Indeed one only has to look at some of the cases brought to the courts of farm workers being painfully evicted into the streets, being raped by their bosses and being paid only with a bag of potatoes and mealie meal to see the evils that capitalism metes out at workers on a daily basis!
This state of affairs is what leads us to continuously say that the reality for workers today is that they wear political jewellery without the economic medals.
And for so long as this state of affairs continues, then strikes will unfortunately remain part and parcel of our politics and mode of contestation in South Africa!
As workers, we are grateful for this new edition and thankful that we will enjoy the freedom to read it without the fear that the security police will visit upon us their ruthless dogs. Barely twenty years ago, reading a book of this nature, was tantamount to an invitation for the security police to unleash their brutal and vicious dogs and detain whoever was found in possession of such material.
These are a few words I have chosen as the best way to introduce Emma Mashinini, a woman made in the struggle against apartheid. As her experience of torture, torment and trauma at the hands of the apartheid security apparatus and racist capitalists has shown, Emma Mashinini is made of a mould that is not easily broken!

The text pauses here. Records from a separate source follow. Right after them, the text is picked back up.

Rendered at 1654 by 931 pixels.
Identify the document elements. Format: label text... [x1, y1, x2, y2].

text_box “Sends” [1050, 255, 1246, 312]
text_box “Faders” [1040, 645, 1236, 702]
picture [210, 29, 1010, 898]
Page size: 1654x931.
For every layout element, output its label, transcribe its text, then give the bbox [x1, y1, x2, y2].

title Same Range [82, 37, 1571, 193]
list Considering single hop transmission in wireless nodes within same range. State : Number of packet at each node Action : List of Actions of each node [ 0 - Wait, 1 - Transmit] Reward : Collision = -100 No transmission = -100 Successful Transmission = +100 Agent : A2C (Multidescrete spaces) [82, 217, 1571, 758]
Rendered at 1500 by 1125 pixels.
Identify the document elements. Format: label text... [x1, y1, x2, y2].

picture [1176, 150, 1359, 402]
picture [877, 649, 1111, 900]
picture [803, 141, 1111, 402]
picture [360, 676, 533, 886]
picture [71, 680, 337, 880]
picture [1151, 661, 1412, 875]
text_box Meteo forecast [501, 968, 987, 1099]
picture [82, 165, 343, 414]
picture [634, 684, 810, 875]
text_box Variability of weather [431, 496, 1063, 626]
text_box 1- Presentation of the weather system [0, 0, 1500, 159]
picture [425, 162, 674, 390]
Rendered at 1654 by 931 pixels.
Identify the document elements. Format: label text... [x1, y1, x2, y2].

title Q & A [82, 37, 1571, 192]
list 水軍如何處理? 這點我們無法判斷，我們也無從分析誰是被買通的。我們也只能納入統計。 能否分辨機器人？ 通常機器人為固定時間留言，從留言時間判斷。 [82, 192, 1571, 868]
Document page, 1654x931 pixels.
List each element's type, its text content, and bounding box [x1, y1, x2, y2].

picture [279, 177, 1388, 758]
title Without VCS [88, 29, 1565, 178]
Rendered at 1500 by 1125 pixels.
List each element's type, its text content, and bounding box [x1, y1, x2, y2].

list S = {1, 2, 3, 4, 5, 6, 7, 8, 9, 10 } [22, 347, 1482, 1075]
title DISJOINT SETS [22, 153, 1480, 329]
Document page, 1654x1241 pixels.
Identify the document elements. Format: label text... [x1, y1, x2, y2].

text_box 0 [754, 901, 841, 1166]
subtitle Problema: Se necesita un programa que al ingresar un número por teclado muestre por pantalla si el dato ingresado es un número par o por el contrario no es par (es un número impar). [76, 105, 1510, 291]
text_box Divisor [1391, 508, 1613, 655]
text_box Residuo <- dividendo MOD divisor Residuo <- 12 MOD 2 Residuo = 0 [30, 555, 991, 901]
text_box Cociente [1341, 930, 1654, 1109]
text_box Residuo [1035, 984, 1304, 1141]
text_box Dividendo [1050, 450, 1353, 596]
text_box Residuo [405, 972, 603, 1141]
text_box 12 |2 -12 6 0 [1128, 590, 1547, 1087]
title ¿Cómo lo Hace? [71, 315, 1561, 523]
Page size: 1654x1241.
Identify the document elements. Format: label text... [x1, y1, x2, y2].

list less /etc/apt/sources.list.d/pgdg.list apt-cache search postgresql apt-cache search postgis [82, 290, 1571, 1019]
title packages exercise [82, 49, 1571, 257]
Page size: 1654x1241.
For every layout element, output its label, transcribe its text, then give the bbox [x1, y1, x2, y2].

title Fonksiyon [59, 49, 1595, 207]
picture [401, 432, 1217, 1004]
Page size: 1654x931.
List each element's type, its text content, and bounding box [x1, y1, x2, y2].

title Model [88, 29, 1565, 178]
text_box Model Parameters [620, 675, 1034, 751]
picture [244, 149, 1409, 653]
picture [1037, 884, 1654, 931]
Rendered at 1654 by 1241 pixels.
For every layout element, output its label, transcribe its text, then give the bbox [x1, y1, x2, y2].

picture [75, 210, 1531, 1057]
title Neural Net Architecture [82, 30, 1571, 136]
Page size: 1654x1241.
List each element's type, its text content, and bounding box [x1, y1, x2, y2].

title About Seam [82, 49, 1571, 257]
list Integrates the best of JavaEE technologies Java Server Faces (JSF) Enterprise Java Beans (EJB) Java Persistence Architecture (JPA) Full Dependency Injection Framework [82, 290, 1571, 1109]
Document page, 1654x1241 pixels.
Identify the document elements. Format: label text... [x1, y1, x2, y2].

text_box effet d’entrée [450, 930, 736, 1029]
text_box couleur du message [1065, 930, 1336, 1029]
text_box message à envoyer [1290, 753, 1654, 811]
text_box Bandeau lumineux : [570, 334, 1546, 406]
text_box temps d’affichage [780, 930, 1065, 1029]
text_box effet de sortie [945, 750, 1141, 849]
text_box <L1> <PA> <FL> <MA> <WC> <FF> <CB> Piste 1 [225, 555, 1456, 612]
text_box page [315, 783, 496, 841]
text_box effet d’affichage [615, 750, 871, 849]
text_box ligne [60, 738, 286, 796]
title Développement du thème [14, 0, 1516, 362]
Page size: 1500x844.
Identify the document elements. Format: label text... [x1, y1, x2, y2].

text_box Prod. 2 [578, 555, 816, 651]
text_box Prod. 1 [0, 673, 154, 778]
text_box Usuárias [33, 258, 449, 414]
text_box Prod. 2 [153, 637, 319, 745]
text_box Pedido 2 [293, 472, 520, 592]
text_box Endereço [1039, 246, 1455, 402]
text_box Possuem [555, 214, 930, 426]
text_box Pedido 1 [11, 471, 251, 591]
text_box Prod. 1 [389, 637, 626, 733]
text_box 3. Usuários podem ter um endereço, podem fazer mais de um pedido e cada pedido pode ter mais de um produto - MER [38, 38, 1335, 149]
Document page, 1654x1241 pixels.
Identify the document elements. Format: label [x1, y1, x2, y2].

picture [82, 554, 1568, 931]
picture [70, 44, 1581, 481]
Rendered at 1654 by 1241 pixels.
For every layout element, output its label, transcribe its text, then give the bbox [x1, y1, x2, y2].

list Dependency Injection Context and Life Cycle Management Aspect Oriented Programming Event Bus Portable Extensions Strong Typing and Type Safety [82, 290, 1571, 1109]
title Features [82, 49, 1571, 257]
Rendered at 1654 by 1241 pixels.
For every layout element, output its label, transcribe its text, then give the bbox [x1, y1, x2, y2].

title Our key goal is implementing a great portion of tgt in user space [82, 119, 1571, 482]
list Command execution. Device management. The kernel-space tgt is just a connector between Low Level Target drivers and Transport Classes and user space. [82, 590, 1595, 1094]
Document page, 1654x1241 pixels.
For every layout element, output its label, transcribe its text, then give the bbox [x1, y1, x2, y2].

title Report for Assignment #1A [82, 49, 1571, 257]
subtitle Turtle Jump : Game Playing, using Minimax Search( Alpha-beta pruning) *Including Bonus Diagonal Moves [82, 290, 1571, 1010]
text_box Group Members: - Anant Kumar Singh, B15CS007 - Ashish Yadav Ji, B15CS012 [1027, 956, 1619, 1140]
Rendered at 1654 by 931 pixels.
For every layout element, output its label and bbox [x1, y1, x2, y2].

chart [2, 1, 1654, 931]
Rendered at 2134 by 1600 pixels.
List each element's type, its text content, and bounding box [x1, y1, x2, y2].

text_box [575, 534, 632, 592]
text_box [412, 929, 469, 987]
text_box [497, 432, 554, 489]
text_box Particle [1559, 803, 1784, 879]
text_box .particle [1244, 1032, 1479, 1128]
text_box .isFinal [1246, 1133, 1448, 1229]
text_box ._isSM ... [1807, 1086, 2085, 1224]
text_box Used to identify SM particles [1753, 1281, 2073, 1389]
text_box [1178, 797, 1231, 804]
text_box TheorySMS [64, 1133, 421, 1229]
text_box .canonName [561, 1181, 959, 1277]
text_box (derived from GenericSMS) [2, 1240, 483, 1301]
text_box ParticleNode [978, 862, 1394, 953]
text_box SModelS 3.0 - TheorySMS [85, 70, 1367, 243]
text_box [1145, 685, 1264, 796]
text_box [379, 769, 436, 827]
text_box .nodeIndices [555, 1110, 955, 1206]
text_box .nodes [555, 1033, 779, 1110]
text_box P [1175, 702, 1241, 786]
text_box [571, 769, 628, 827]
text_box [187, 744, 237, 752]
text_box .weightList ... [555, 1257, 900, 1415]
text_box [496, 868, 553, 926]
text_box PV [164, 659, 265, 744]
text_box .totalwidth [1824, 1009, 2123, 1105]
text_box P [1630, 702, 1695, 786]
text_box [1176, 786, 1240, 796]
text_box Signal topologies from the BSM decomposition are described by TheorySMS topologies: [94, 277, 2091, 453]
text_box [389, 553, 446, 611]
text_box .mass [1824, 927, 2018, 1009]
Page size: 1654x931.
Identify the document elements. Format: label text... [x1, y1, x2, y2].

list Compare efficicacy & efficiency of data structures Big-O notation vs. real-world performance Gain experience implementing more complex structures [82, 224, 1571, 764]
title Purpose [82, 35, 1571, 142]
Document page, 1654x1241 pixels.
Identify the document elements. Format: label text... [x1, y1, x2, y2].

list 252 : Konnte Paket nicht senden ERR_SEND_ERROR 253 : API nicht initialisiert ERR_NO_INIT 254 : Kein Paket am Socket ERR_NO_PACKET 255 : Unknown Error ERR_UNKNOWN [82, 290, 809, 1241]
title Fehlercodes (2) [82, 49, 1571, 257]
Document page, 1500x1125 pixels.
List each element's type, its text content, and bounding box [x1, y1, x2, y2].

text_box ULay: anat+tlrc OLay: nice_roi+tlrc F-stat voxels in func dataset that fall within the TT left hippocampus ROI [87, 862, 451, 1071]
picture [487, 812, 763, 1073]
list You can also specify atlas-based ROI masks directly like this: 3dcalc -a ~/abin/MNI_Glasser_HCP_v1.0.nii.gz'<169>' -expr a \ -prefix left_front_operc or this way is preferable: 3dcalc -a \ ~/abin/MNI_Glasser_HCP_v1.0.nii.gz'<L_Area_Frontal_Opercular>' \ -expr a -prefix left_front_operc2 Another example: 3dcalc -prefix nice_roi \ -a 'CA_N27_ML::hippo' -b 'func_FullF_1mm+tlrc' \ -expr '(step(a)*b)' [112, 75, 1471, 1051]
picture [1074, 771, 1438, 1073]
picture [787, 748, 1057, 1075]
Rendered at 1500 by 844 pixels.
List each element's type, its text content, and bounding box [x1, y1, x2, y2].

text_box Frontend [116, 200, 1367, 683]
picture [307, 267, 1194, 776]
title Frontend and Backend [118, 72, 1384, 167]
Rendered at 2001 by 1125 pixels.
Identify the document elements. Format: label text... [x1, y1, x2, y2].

Mama, this past weekend I visited one of our stalwarts and founding fathers of the democratic trade union movement Ntate John Nkadimeng. He will be celebrating his 85th birthday on the 12th of June at COSATU House. On the 5th of May, we shall recall the passing of Walter Sisulu. This comes after we marked the month of heroes in April, where a significant number of our leaders departed.
We hope we will not disappoint you Mama and we hope we will not disappoint the steadfast Nkadimeng and will not betray the legacy of Walter Xhamela Sisulu.
Viva mbokodo Viva!
Footnotes:
[1]There were three garment workers' trade unions at the time differentiated by racial categories of the workers they organised.
[2] Mashinini, E, Strikes have followed me all my Life, p.80.